Justification of acquisition or ownership of anything (provided not illegal or immoral) is intensely irritating. Those asking the questions tend to exhibit a lack of perception and/or understanding, and some seem to be motivated by an inexplicable need to criticise how folks spend their income.

2 Likes

Interesting topic. Forgive my ramble.

Nearly 1,800 here over 48 years or so. Less than 1 a week which seems right to me. By 16 I would buy an album and play it to death to the point I knew it inside out. Wherever possible I have tried to persist in that approach rather than give things a single listen or two and move on. Partly that’s because at a early age I didn’t have much money; valued what I purchased and also wanted to understand more than I knew.

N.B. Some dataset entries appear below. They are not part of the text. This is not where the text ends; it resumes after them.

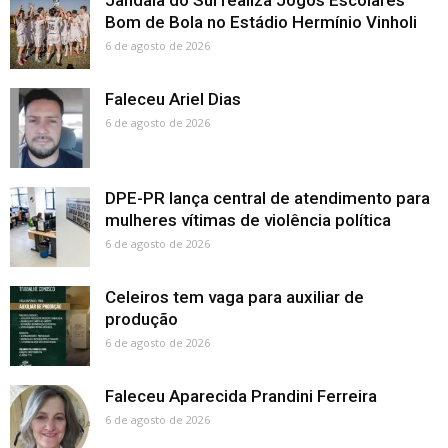
Jandaia do Sul realiza Jogos Escolares
Bom de Bola no Estádio Hermínio Vinholi
6 de agosto de 2026
Faleceu Ariel Dias
6 de agosto de 2026
DPE-PR lança central de atendimento para
mulheres vítimas de violência política
6 de agosto de 2026
Celeiros tem vaga para auxiliar de
produção
6 de agosto de 2026
Faleceu Aparecida Prandini Ferreira
6 de agosto de 2026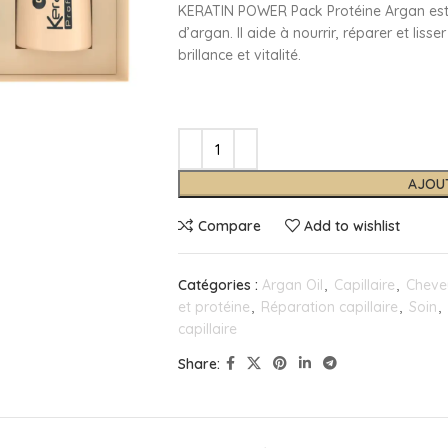
KERATIN POWER Pack Protéine Argan est un
d’argan. Il aide à nourrir, réparer et lis
brillance et vitalité.
AJOU
Compare
Add to wishlist
Catégories :
Argan Oil
,
Capillaire
,
Cheve
et protéine
,
Réparation capillaire
,
Soin
,
capillaire
Share: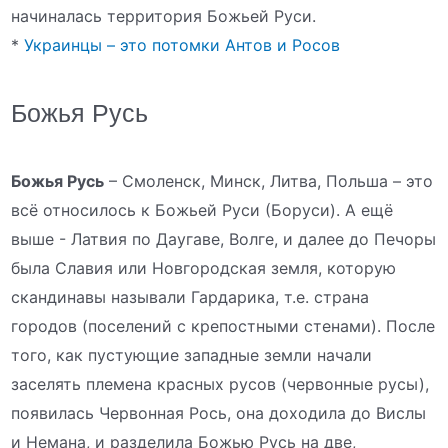
начиналась территория Божьей Руси.
*
Украинцы – это потомки Антов и Росов
Божья Русь
Божья Русь
– Смоленск, Минск, Литва, Польша – это
всё относилось к Божьей Руси (Боруси). А ещё
выше - Латвия по Даугаве, Волге, и далее до Печоры
была Славия или Новгородская земля, которую
скандинавы называли Гардарика, т.е. страна
городов (поселений с крепостными стенами). После
того, как пустующие западные земли начали
заселять племена красных русов (червонные русы),
появилась Червонная Рось, она доходила до Вислы
и Немана, и разделила Божью Русь на две,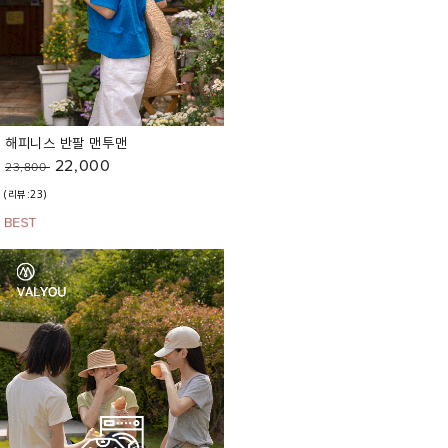
해피니스 반팔 맨투맨
22,000
23,800
(리뷰:23)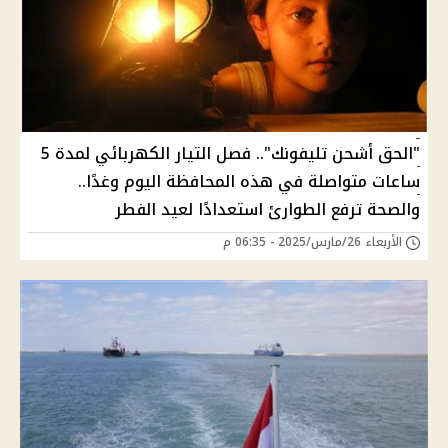
"الحق أشحن تليفونك".. فصل التيار الكهربائي لمدة 5
ساعات متواصلة في هذه المحافظة اليوم وغدًا..
والصحة ترفع الطوارئ استعدادًا لعيد الفطر
الأربعاء 26/مارس/2025 - 06:35 م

Whereas many people think CD and now streaming have diminished the capacity to do this I largely think that’s nonsense. When I had vinyl I’d drop the needle where I wanted or lift it to skip tracks. With both CD and streaming I found the fact I didn’t need to get up every 20 minutes meant I am actually more likely to sit and listen all the way through.

Buying only music I knew I already liked would be utterly joyless for me. I cannot think of a more anaemic approach to such a joyful thing. Hearing something I didn’t initially like or understand was never more pleasurable than when I learned to like or at least be sufficiently open minded to admire. Thus I started with pop; punk largely passed me by but post punk fully engaged me as did rock; sixties southern soul; folk; reggae; funk; so-challed world music and then eventually jazz and classical followed more recently by some blues. I don’t have a favourite genre or artist. I probably did at any given moment but I tended toward the view that doing so closed your ears. The idea that your favourite artist was so great they could not possibly make an awful record escapes me completely. My commitment is to great music. Great artists exist of course but none I would obsess over. Great artists make more than their share of dreadful music. I’m not committed to owning it.

In terms of regrets or money wasted I could never see it that way. The aim was discovery and joy and you can’t do that properly if you don’t allow for abject failure. I have certainly taken certain albums I have and literally tossed them in the bin but only at the point I had exhausted all efforts and had to acknowledge they really did not have any redeeming features (for me). I would discover music partly through friends but mostly by, as now, through reading relentlessly. It’s easy and cheap to dismiss critics but read regularly and you’ll soon sift the wheat from the chaff and discover a whole world of stuff.

7 Likes

As John sang “whatever gets you through the night, it’s alright.”

Some people constantly search new music, others are content with their Pink Floyd collection.

Whose to bless and whose to blame? (as Kris sang).

When my children were young and I held them captive 3 days a week they were exposed to so much music. My son is on top of everything new, my eldest daughter has her set of favourites and sticks to them. IMO they both listen to music, job done.

I can understand the OPs question, I have about 2900 CDs. The Roon random album extension is really showing up how many I’ve either not listened to or not fully listened to. I have about 50 CDs I have yet to rip yet am still buying at an impressive rate. Maybe I’m a collector, but no, I buy music because I want to listen to it.

Life’s complicated!

.sjb

4 Likes

Just a thought…

At what point does the collection become an addiction? Whats the tipping point? Would you be happy perhaps not buy any music for a month?